According to Faroosh Noor, eurocentrism is spin off off from ethnocentrism which is the “the tendency of individuals and cultures to view themselves as well as the environment around them from the perspective of their own culture, values and beliefs”. Therefore, eurocentrism is the mentality of European thought, culture, and lifestyle being not only good, but superior over other non-European cultures. Noor cites Jacques Derrida, who wrote that Europe is torn between being able to maintain its global and cultural leadership, and recognizing that it exists within a multicultural world and needs to view the world with a multicultural lense. If Europeans accept the latter, they will not longer be able to simultaneously enforce their own culture on others.
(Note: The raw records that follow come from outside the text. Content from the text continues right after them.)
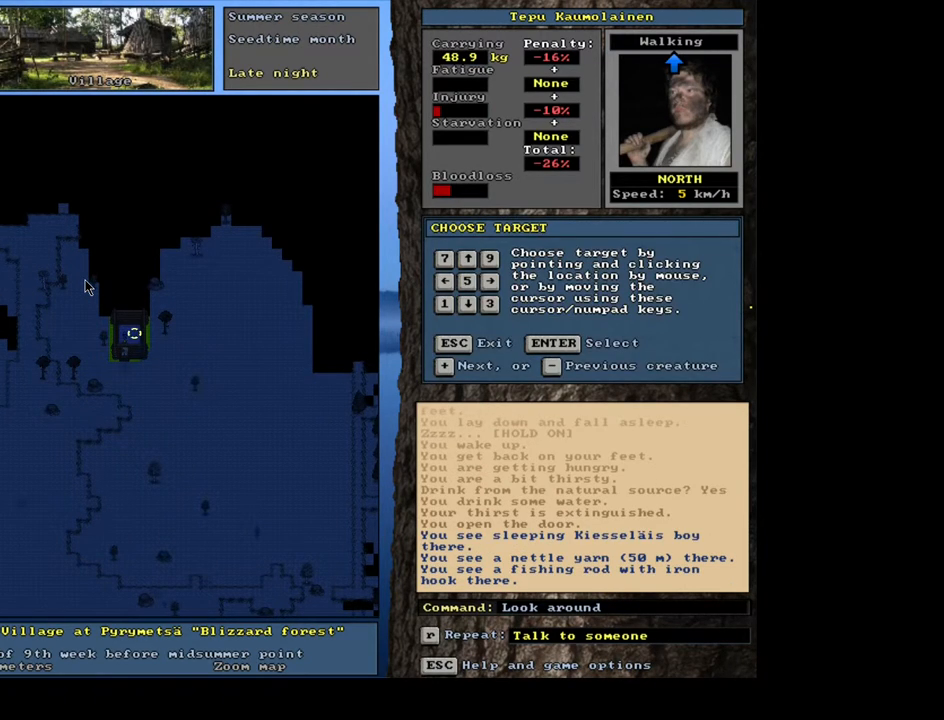
{"keys": [], "mouse": [], "events": []}
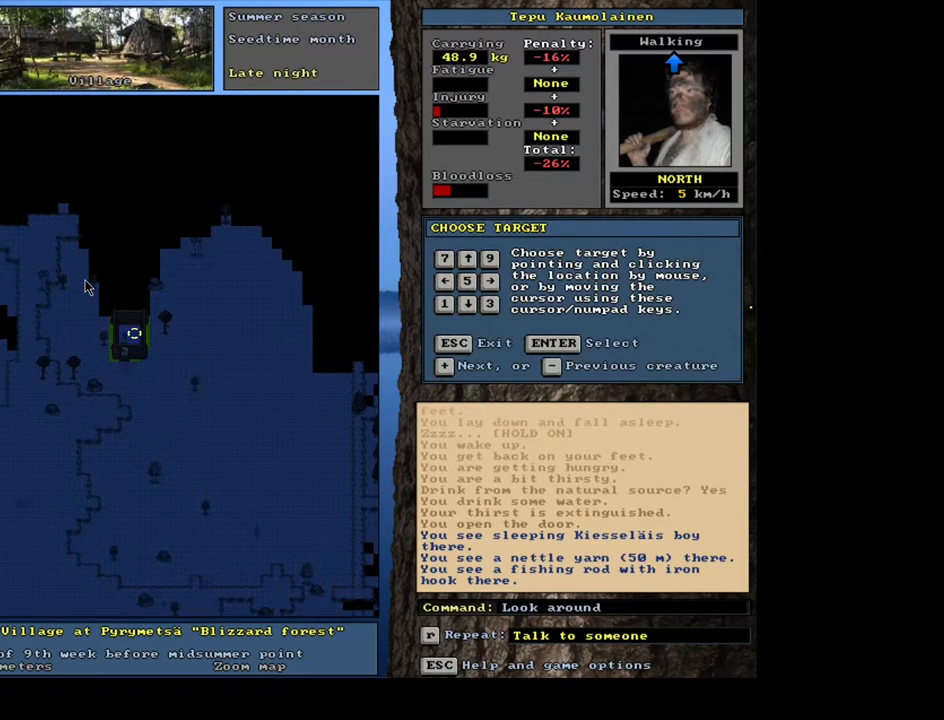
{"keys": ["num4"], "mouse": [], "events": [[450, "num4", "down"]]}
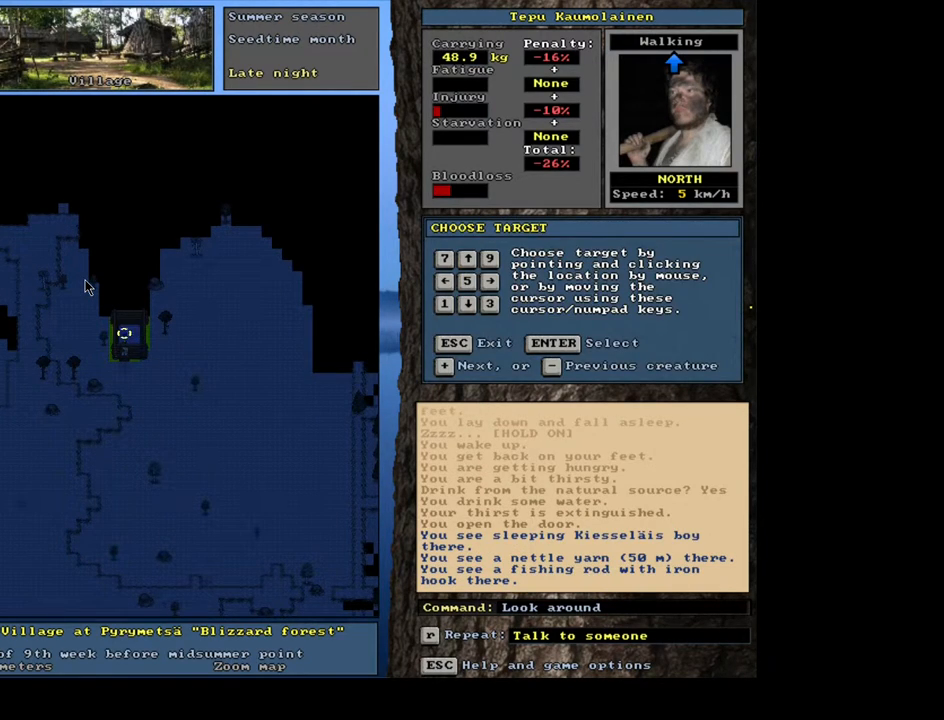
{"keys": [], "mouse": [], "events": [[67, "num4", "up"]]}
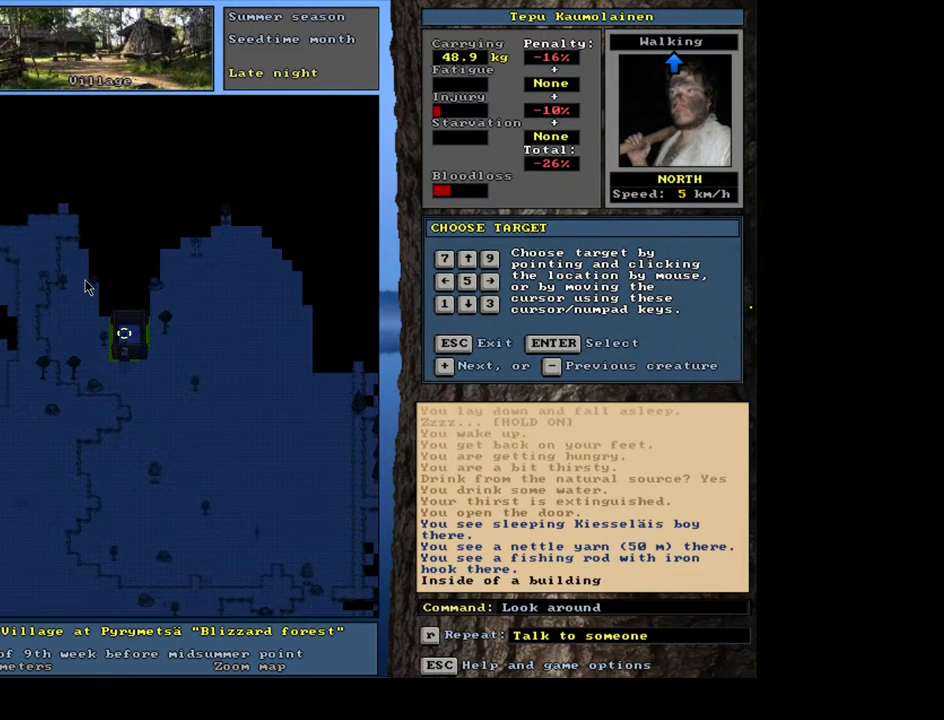
{"keys": [], "mouse": [], "events": [[300, "escape", "down"], [400, "escape", "up"]]}
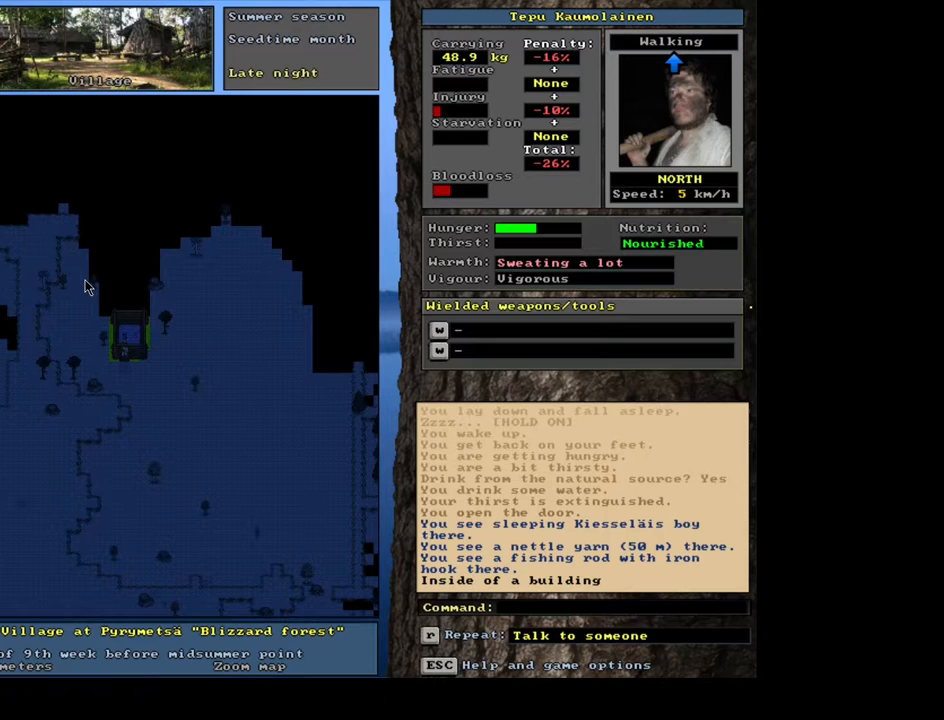
{"keys": [], "mouse": [], "events": []}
On the opposite spectrum of Eurocentric, Noor writes of essentialism, which is a reactionary mindset to eurocentrism, in which the individual or groups “ base their sense of identity on rudimentary, fundamental essences which can be understood as cultural, historical, racial, and even genetic particularities”. This can be “reactionary, exclusive, and defensive” thinking. Noor concludes that it is important to be neither eurocentric nor essentialist, as siding with either leads to putting human rights in major jeopardy. IF we continue to take these two sides, there will be an onslaught of war upon cultures that will seek to not only demean, but destroy one another. Instead it is important to recognize that we live in a multicultural world and we all have an equal space reserved and equally valued stories to tell that need not be overshadowed by others.